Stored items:

----

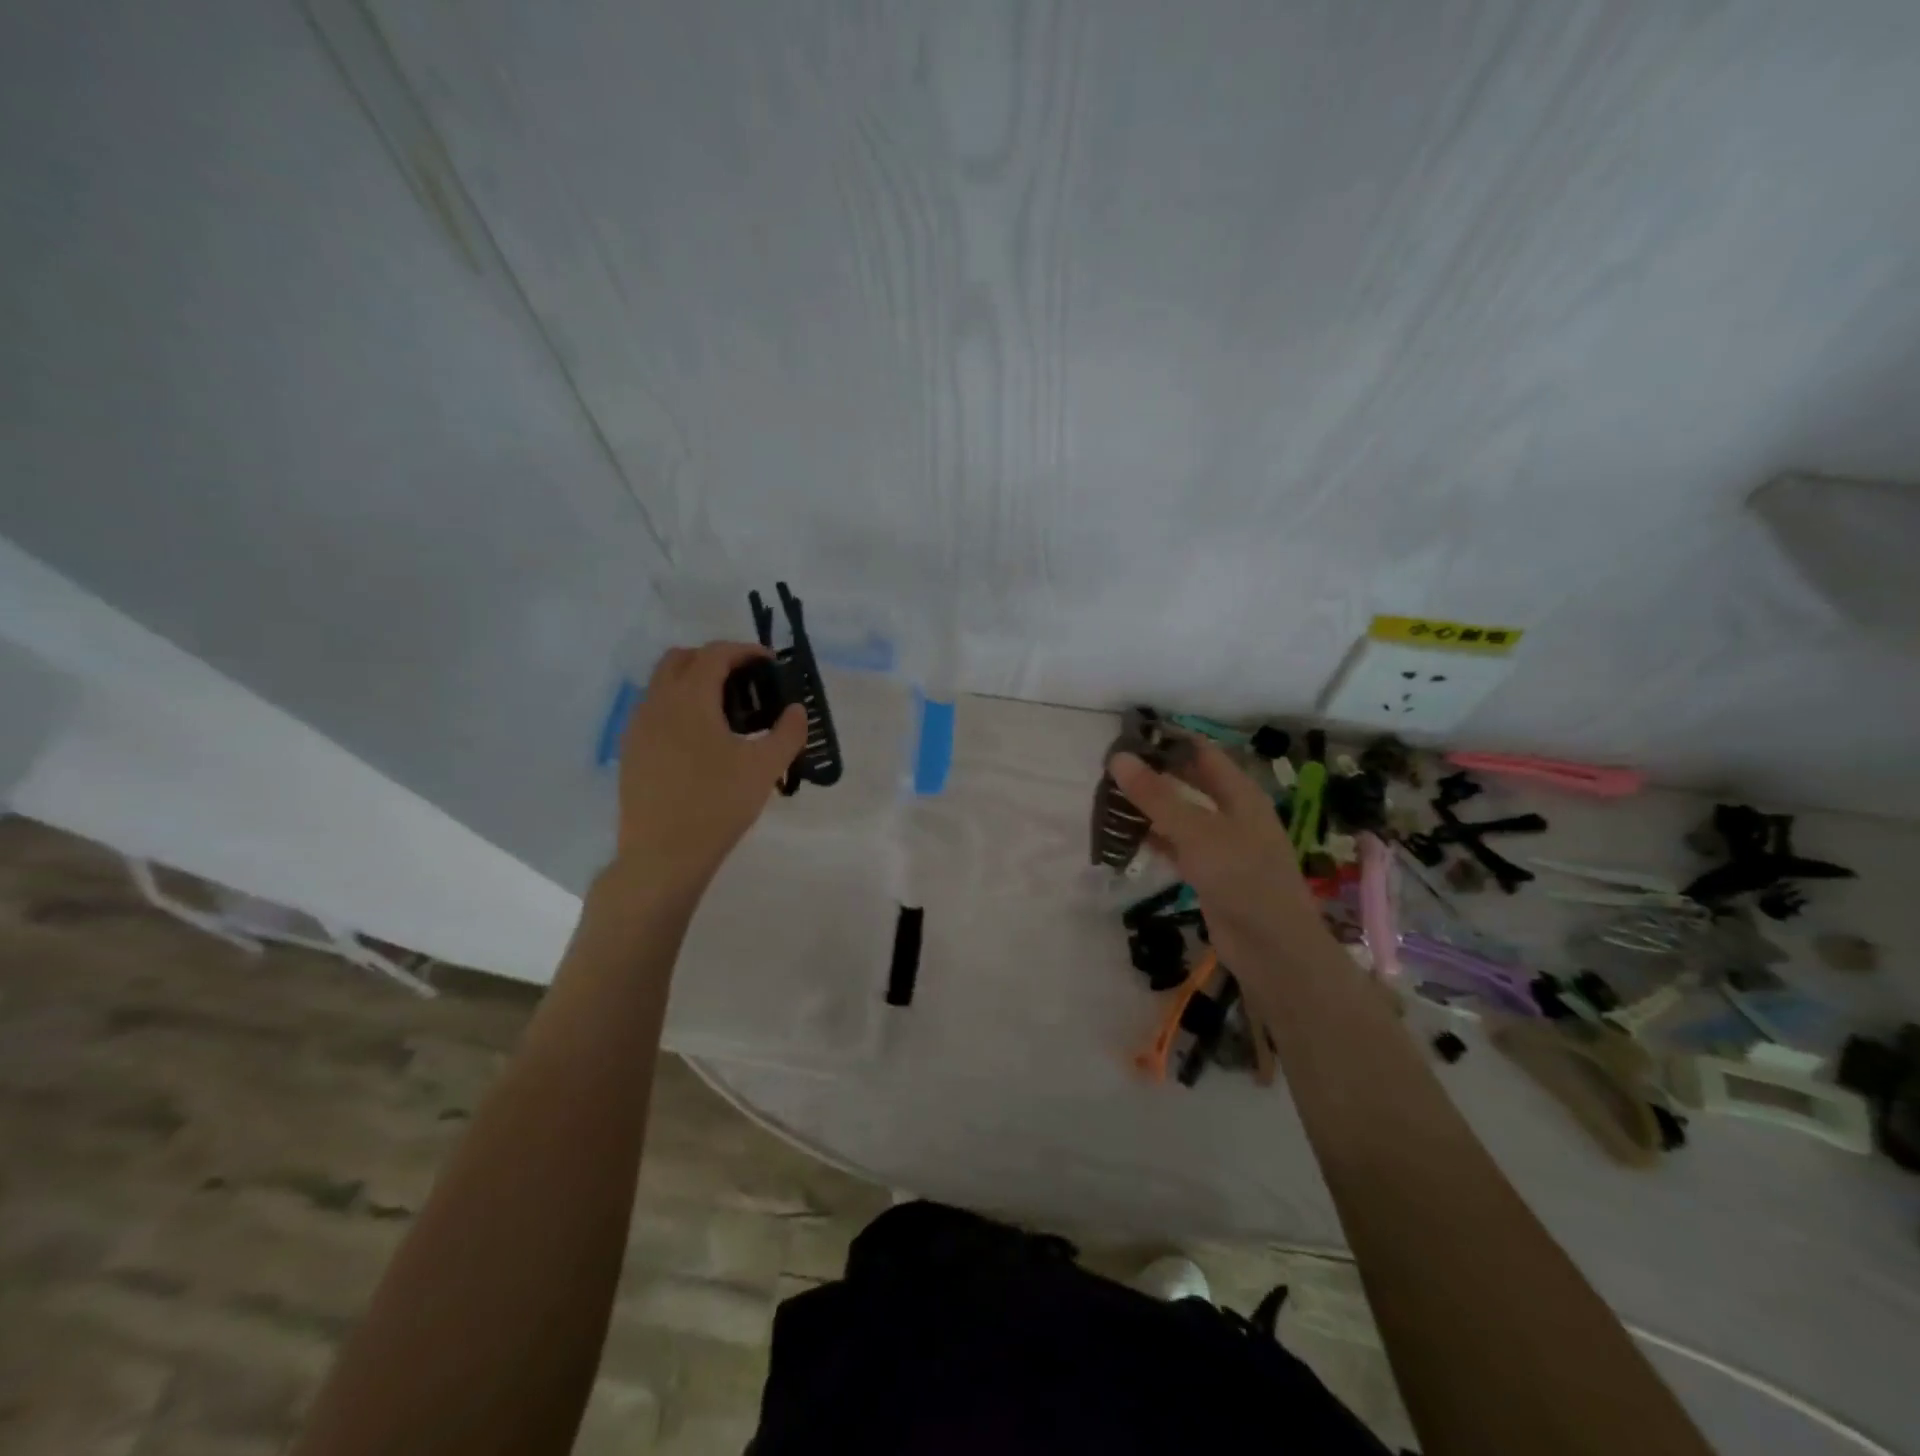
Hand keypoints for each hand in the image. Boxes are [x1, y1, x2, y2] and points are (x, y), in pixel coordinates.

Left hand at [614, 642, 807, 885]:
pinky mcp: (631, 751)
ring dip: (693, 682)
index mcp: (689, 698)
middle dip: (714, 660)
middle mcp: (657, 703)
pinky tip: (700, 741)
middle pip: (681, 659)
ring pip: (662, 684)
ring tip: (725, 712)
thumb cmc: (717, 804)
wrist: (662, 855)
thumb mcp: (764, 768)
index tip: (770, 663)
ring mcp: (638, 727)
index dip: (745, 651)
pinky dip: (678, 707)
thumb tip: (796, 710)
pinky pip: (654, 711)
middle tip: (745, 682)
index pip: (715, 654)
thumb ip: (787, 733)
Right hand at [1109, 742, 1318, 954]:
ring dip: (1151, 807)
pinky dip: (1155, 839)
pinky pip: (1178, 846)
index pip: (1201, 752)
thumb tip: (1118, 757)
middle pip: (1191, 782)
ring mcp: (1223, 845)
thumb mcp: (1196, 831)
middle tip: (1112, 768)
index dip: (1168, 741)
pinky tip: (1128, 837)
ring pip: (1181, 815)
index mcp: (1240, 793)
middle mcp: (1233, 813)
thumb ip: (1156, 795)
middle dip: (1155, 774)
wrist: (1272, 948)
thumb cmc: (1241, 877)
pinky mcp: (1210, 873)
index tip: (1128, 736)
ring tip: (1111, 799)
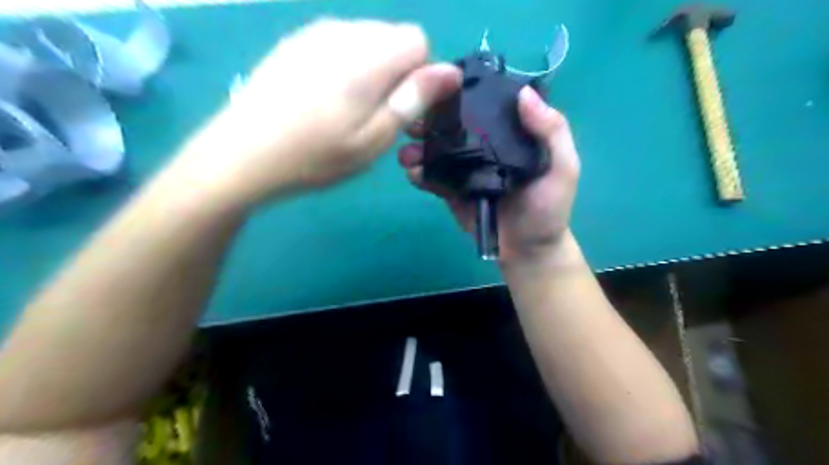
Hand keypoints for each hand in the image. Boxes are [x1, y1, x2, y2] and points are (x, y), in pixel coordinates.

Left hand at [177, 19, 459, 206]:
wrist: (242, 155)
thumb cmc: (316, 156)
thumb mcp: (374, 139)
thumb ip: (413, 100)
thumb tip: (451, 72)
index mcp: (366, 57)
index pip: (418, 40)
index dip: (420, 75)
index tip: (403, 109)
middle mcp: (342, 32)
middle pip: (392, 37)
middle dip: (396, 72)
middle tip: (375, 116)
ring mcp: (313, 33)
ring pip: (366, 40)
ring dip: (371, 71)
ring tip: (348, 110)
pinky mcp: (293, 42)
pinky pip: (338, 44)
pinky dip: (345, 67)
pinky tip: (324, 99)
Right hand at [398, 86, 577, 260]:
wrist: (527, 250)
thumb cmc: (548, 209)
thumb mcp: (563, 168)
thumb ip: (552, 132)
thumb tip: (524, 93)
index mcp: (508, 135)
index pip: (484, 105)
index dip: (463, 92)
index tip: (440, 81)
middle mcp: (484, 146)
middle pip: (454, 125)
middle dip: (431, 119)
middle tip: (414, 118)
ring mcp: (465, 169)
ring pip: (437, 150)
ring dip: (418, 146)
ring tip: (407, 150)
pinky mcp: (452, 191)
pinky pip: (433, 178)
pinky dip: (419, 173)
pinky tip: (413, 172)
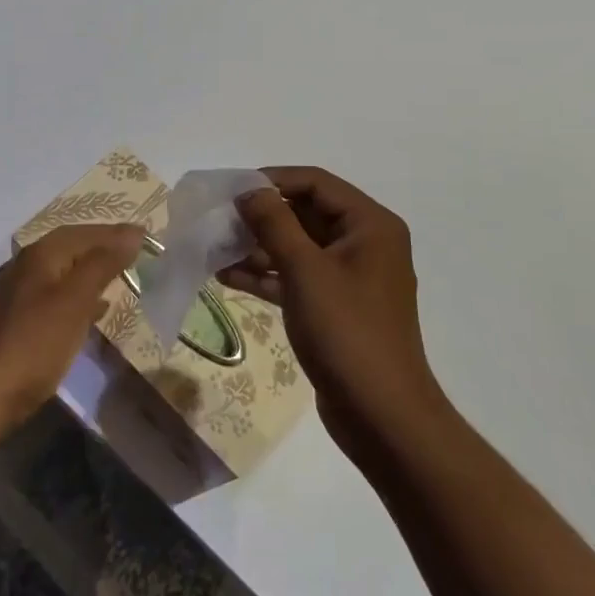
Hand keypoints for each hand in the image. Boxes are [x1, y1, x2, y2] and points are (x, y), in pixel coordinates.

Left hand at [0, 223, 145, 426]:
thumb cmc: (35, 344)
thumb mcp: (74, 300)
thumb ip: (103, 263)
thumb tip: (132, 233)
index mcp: (39, 255)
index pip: (83, 232)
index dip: (115, 233)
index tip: (147, 236)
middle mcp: (24, 265)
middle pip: (70, 247)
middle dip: (103, 248)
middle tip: (136, 253)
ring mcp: (17, 293)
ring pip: (62, 271)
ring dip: (91, 271)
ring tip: (122, 277)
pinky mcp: (16, 319)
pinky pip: (54, 295)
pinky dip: (78, 295)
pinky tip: (95, 309)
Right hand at [220, 167, 444, 462]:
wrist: (381, 414)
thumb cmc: (347, 332)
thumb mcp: (305, 270)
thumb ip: (274, 223)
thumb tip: (249, 191)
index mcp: (370, 225)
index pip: (315, 183)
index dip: (272, 181)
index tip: (230, 190)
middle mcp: (364, 244)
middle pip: (305, 213)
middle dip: (260, 217)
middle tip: (217, 221)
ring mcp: (349, 278)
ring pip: (297, 247)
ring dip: (257, 246)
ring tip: (214, 248)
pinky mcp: (334, 307)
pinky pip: (296, 277)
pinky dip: (265, 275)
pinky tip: (226, 276)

----

**Work instructions:** Would you please copy exactly the part of the entries above that begins at the line containing "middle tip: (1112, 768)" and ends at the line containing "index tip: (1128, 736)", both lines included?

**The answer:**
middle tip: (1112, 768)
index dip: (1168, 741)
pinky tip: (1128, 837)
ring pip: (1181, 815)
index mcp: (1240, 793)
middle mcp: (1233, 813)
thumb ip: (1156, 795)
middle dip: (1155, 774)
wrist: (1272, 948)
thumb cmc: (1241, 877)
pinky mcp: (1210, 873)
index tip: (1128, 736)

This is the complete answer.